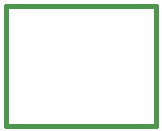
<source format=gbr>
G04 (created by PCBNEW-RS274X (2010-12-23 BZR 2684)-stable) date 1/20/2012 10:15:11 PM*
G01*
G70*
G90*
%MOIN*%
G04 Gerber Fmt 3.4, Leading zero omitted, Abs format*
%FSLAX34Y34*%
G04 APERTURE LIST*
%ADD10C,0.006000*%
%ADD11C,0.015000*%
%ADD12C,0.080000*%
%ADD13R,0.080000X0.080000*%
G04 APERTURE END LIST*
G54D10*
G54D11*
X66000Y-41000D02*
X66000Y-45000D01*
X71000Y-41000D02*
X66000Y-41000D01*
X71000Y-45000D02*
X71000Y-41000D01*
X66000Y-45000D02*
X71000Y-45000D01*
%LPC*%
G54D12*
X66500Y-41500D03*
X67500Y-41500D03*
X68500Y-41500D03*
X69500Y-41500D03*
X70500Y-41500D03*
G54D13*
X66500Y-43500D03*
G54D12*
X66500Y-42500D03*
X67500Y-43500D03*
X67500Y-42500D03*
X68500Y-43500D03*
X68500Y-42500D03*
X69500Y-43500D03*
X69500Y-42500D03*
X70500Y-43500D03*
X70500Y-42500D03*
G54D13*
X66500Y-44500D03*
G54D12*
X67500Y-44500D03*
X68500Y-44500D03*
X69500Y-44500D03*
X70500Y-44500D03*
M02*

</source>
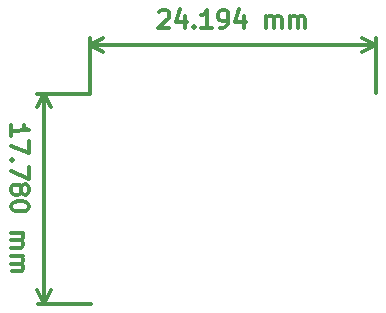
<source format=gbr>
G04 #@! TF.GenerationSoftware,KiCad,Pcbnew,(5.0.1-3-g963ef8bb5)*
G04 #@! TF.CreationDate,2018-11-23T17:17:20+10:30*
G04 #@! TF.ProjectId,rgb-led-board,7267622D6C65642D626F6172642E6B69,1.0*
G04 #@! TF.SameCoordinates,Original*
G04 #@! TF.FileFunction,Drawing*
%FSLAX46Y46*%
G04 Gerber Fmt 4.6, Leading zero omitted, Abs format (unit mm)*
G04 Created by KiCad (PCBNEW (5.0.1-3-g963ef8bb5)) date Friday, 23 November 2018 at 05:17:20 pm*
%MOMM*%
%LPD*%
G01*
G04 APERTURE LIST*
%ADD10C,0.300000*%
G04 APERTURE END LIST*
D10*
X115882956Y-61341764D02*
X115879895Y-60484627D01*
X115881425Y-60913196D02*
X117381416Y-60907838D01*
X117166621Y-60765748D01*
X117023255Y-60623401D01*
X116951316Y-60480800D01*
X117384732Y-61836404D02*
X117388303Y-62836398D01*
X115886017Y-62198902D01*
X116033210Y-63412669D02*
X115962037Y-63484353D01*
X115890354Y-63413180D01*
X115961527Y-63341496D01*
X116033210Y-63412669D01*
X115890354Y-63413180D01*
X117392385Y-63979247D02*
X117395956Y-64979241D01*
X115893670Y-64341745D01*
X116755909Y-65767246D02*
X116826827Y-65624135D01*
X116898000Y-65552452D01*
X117040602Y-65480513D01*
X117112030Y-65480258D01*
X117255141Y-65551176D01*
X117326824Y-65622349D01*
X117398763Y-65764950D01*
X117399783Y-66050663D01*
X117328865Y-66193774D01*
X117257692Y-66265457D01*
X117115091Y-66337396D01*
X117043663Y-66337651D01*
X116900551Y-66266733D01*
X116828868Y-66195560D01*
X116756930Y-66052959D01*
X116755909Y-65767246D01*
X116683971Y-65624645D01*
X116612288Y-65553472D01*
X116469177Y-65482554D01*
X116183464Y-65483575D01*
X116040863Y-65555513D01*
X115969690Y-65627196D01*
X115898772Y-65770307D01*
X115899792Y-66056020D01*
X115971731Y-66198621D01*
X116043414Y-66269794D01*
X116186525Y-66340712D01*
X116472238Y-66339692D01*
X116614839Y-66267753D01*
X116686012Y-66196070D01*
X116756930Y-66052959D01*
X117404120Y-67264941D02*
X117404630Y-67407797D01*
X117333712Y-67550908D01*
X117262539Y-67622592D01*
X117119938Y-67694530D01*
X116834480Y-67766978D01*
X116477340Y-67768254D01*
X116191372Y-67697846D01*
X116048261Y-67626928D01*
X115976578Y-67555755D01*
X115904639Y-67413154D01*
X115904129Y-67270298D01*
X115975047Y-67127187D01*
X116046220Y-67055503D01*
X116188821Y-66983565D01*
X116474279Y-66911116D01*
X116831419Y-66909841D01*
X117117387Y-66980249D01*
X117260498Y-67051167D01*
X117332181Y-67122340D01*
X117404120Y-67264941D01*
X115912292Y-69555998D02*
X116912286Y-69552426D01*
X116769430Y-69552936D02*
X116841113Y-69624109D01*
X116913051Y-69766711D01*
X116913817Y-69980995D01*
X116842899Y-70124106D01*
X116700298Y-70196045D01*
X115914588Y-70198851D01*
X116700298Y-70196045D02*
X116843409Y-70266962D01*
X116915347Y-70409564D01*
X116916113Y-70623848D01*
X116845195Y-70766959D01*
X116702593Y-70838898D01*
X115916884Y-70841704D01*
X115919435Y-71555985D02*
X116919429Y-71552413D01*
X116776573Y-71552924D02*
X116848256Y-71624097D01*
X116920194Y-71766698D01*
X116920959Y-71980982D01*
X116850042Y-72124093D01*
X116707440Y-72196032D01*
X115921731Y-72198838D01*
X116707440Y-72196032D02*
X116850552Y-72266950D01*
X116922490Y-72409551D01*
X116923255Y-72623835D01*
X116852337Y-72766946D01*
X116709736Y-72838885D01*
X115924027Y-72841691D01*
X118648893Y-57798950D02*
X118712393Y-75578950D01*
X122555000Y-57785000D02*
X118062476Y-57801045D01*
X122618500Y-75565000D02*
X118125976Y-75581045D01*
X118712393Y-75578950D02*
X118121953Y-74454548D01*
X118712393Y-75578950D02*
X119294787Y-74450359D01*
X118648893Y-57798950D02*
X118066499Y-58927541D01*
X118648893Y-57798950D02*
X119239333Y-58923352D01*
X128437464Y-50878928D02*
X128508892Y-50807500D01*
X128651750Y-50736071D01*
X129008892Y-50736071D01*
X129151750Y-50807500D01*
X129223178Y-50878928D01*
X129294607Y-51021785D01*
X129294607Y-51164642D01*
X129223178Y-51378928D01*
X128366035Y-52236071D01*
X129294607Y-52236071D01*
X130580321Y-51236071D02*
X130580321Y-52236071D01*
X130223178Y-50664642D02*
X129866035Y-51736071D01*
X130794607Y-51736071D01*
X131366035Y-52093214D02*
X131437464Y-52164642D01*
X131366035Y-52236071D01*
X131294607Y-52164642D01*
X131366035Y-52093214D01*
X131366035Y-52236071D01*
X132866035Y-52236071D02*
X132008892Y-52236071D01*
X132437464Y-52236071D02*
X132437464Y-50736071D01*
X132294607Y-50950357D01*
X132151750Y-51093214D01*
X132008892Y-51164642D01*
X133580321Y-52236071D02*
X133866035Y-52236071D01*
X134008892Y-52164642D01*
X134080321Y-52093214D01*
X134223178Y-51878928D01*
X134294607Y-51593214D01*
X134294607Y-51021785D01*
X134223178Y-50878928D01*
X134151750Y-50807500D01*
X134008892Y-50736071D01*
X133723178Y-50736071D01*
X133580321Y-50807500D01*
X133508892Y-50878928D01*
X133437464Y-51021785D01*
X133437464Y-51378928D01*
X133508892Y-51521785D01*
X133580321Y-51593214D01*
X133723178Y-51664642D01*
X134008892Y-51664642D01*
X134151750Y-51593214D01*
X134223178Y-51521785D01*
X134294607Y-51378928D01*
X135580321Y-51236071D02*
X135580321Y-52236071D01*
X135223178Y-50664642D02*
X134866035Y-51736071D01*
X135794607Y-51736071D01*
X137508892Y-52236071D02*
X137508892Y-51236071D01*
X137508892Y-51378928D02*
X137580321Y-51307500D01*
X137723178Y-51236071D01*
X137937464Y-51236071D01*
X138080321Y-51307500D01*
X138151750Y-51450357D01*
X138151750Y-52236071D01*
X138151750Y-51450357D02*
X138223178Y-51307500D01*
X138366035Y-51236071D01*
X138580321Y-51236071D01*
X138723178Y-51307500D01*
X138794607Y-51450357D01*
X138794607Y-52236071D01*
X139508892Y-52236071D02*
X139508892Y-51236071D01*
X139508892Y-51378928D02*
X139580321Y-51307500D01*
X139723178Y-51236071D01*
X139937464Y-51236071D01*
X140080321Y-51307500D01*
X140151750Y-51450357D01*
X140151750Y-52236071D01*
X140151750Y-51450357D02*
X140223178Y-51307500D01*
X140366035Y-51236071D01*
X140580321Y-51236071D01*
X140723178Y-51307500D01*
X140794607Y-51450357D01*
X140794607Y-52236071D01*
X122555000Y-53657500D02*
X146748500Y-53657500D01*
X122555000Y-57721500D02*
X122555000Y-53071079D01*
X146748500Y-57721500D02*
X146748500Y-53071079D01*
X146748500Y-53657500D02*
X145621996Y-54243921D01*
X146748500Y-53657500D02*
X145621996Y-53071079D01*
X122555000Y-53657500D02*
X123681504Y-54243921D01*
X122555000Y-53657500D02*
X123681504Y-53071079D01*
M02*

</source>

* * *

#### PROBLEM TO SOLVE:
Everything from the first line of the records through the line containing "X66000Y-41000D02*" should be repeated exactly, with the pictures left out.

#### OUTPUT:
<source format=gbr>
G04 (created by PCBNEW-RS274X (2010-12-23 BZR 2684)-stable) date 1/20/2012 10:15:11 PM*
G01*
G70*
G90*
%MOIN*%
G04 Gerber Fmt 3.4, Leading zero omitted, Abs format*
%FSLAX34Y34*%
G04 APERTURE LIST*
%ADD10C,0.006000*%
%ADD11C,0.015000*%
%ADD12C,0.080000*%
%ADD13R,0.080000X0.080000*%
G04 APERTURE END LIST*
G54D10*
G54D11*
X66000Y-41000D02*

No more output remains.